Alakh Prakash Goyal Shimla University
- Other name: APG Shimla University
- Type: Private
- Established: 2012
- Affiliations: UGC, COA, BCI, AIU
- Chancellor: Er. Suman Vikrant
- Vice-Chancellor: Dr. Rajinder Singh Chauhan
- Location: Shimla, Himachal Pradesh, India 31°04′N 77°10′E﻿ / ﻿31.06°N 77.16°E
- Website: agu.edu.in

= Alakh Prakash Goyal Shimla University =

Private university in Himachal Pradesh, India

Alakh Prakash Goyal Shimla University (APGSU) is a private university located near Shimla, Himachal Pradesh, India on the Mehli Shoghi bypass road.
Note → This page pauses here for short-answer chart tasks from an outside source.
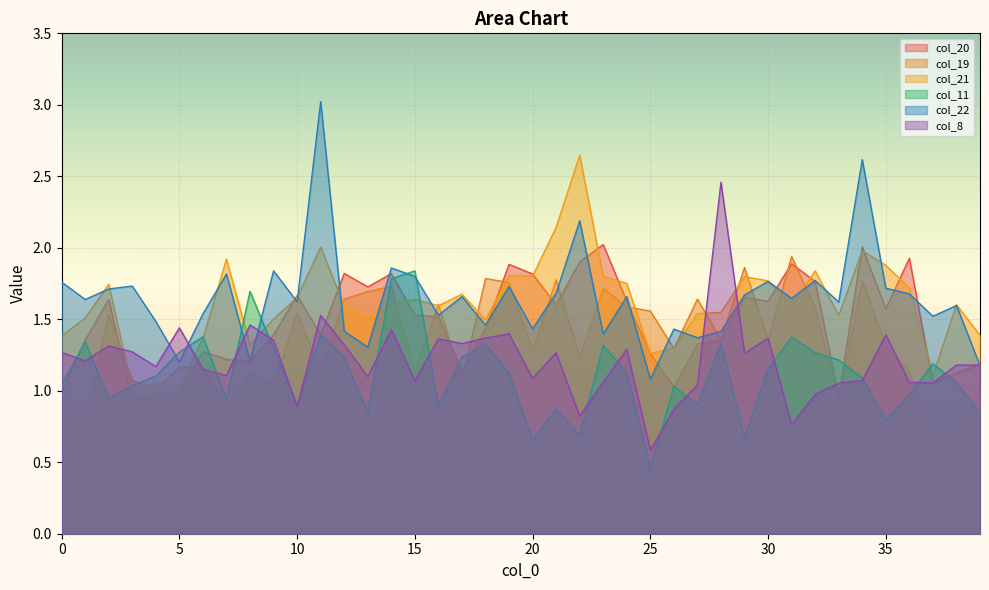

What is the difference between the maximum and minimum values in the col_11 series?

1.4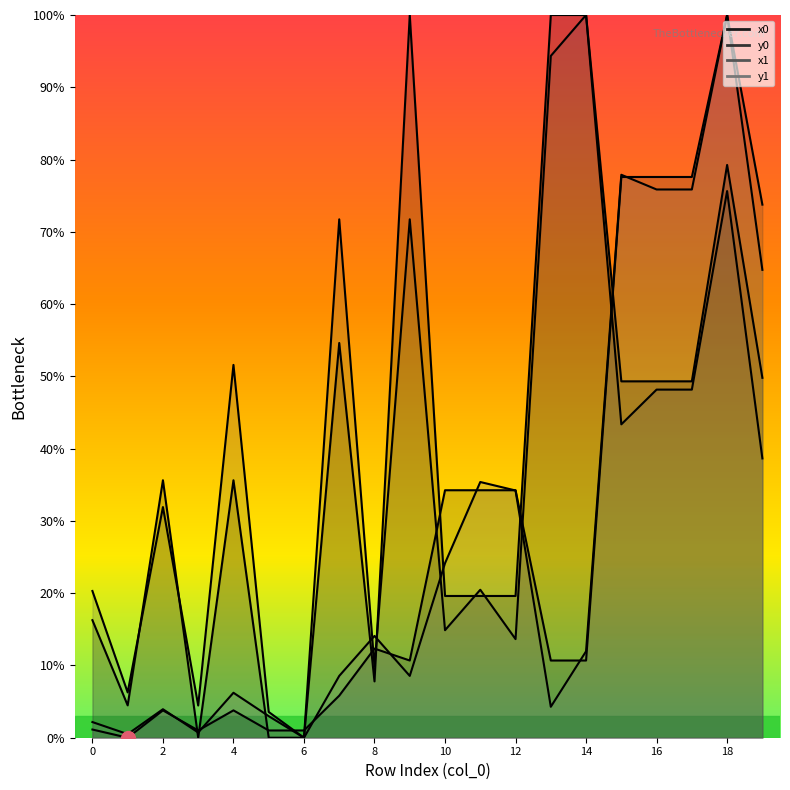

The value of x1 at 0 is 20.3. True or false?

True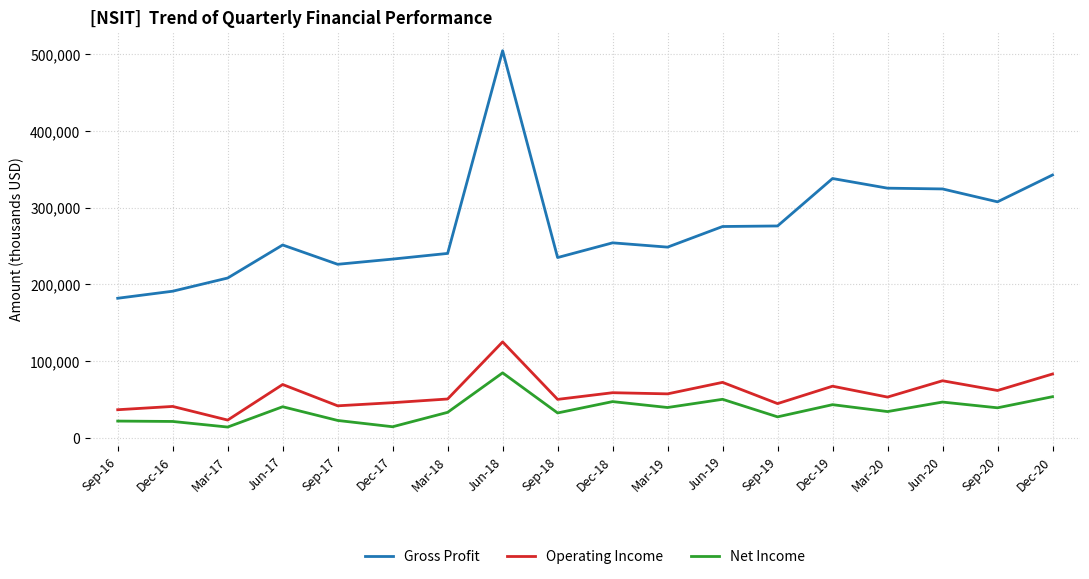

Between Jun-17 and Mar-18, which series saw the biggest shift?

Operating Income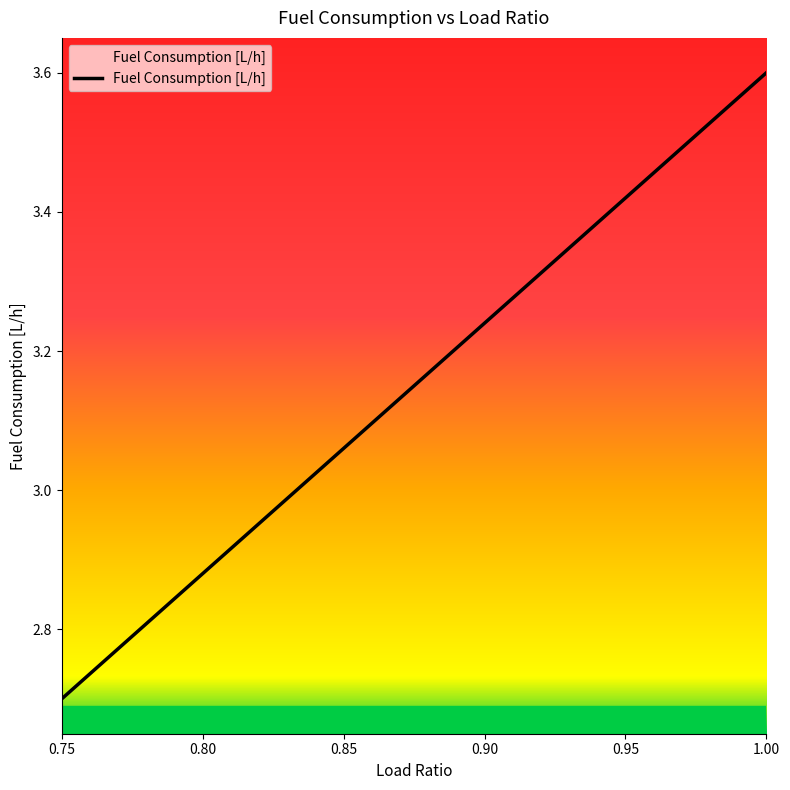

What is the difference between the maximum and minimum values?

0.9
The university was established in 2012 by the A.P. Goyal Charitable Trust through the APG (Alakh Prakash Goyal) Shimla University Establishment and Regulation Act, 2012.

==Schools==
The university has the following eight schools:
- School of Advance Computing
- School of Engineering and Technology
- School of Legal Studies and Research
- School of Sciences
- School of Design
- School of Management
- School of Hospitality and Tourism Management
- School of Architecture and Planning
- School of Journalism and Mass Communication
- School of Art and Humanities
- School of Para Medical Sciences

==Approval==
Like all universities in India, Alakh Prakash Goyal Shimla University is recognised by the University Grants Commission (India) (UGC), which has also sent an expert committee and accepted compliance of observations and deficiencies. The School of Architecture's 5-year Bachelor of Architecture programme is approved by the Council of Architecture (COA). The programmes by the School of Legal Studies and Research are approved by the Bar Council of India (BCI). The university is also a member of the Association of Indian Universities (AIU).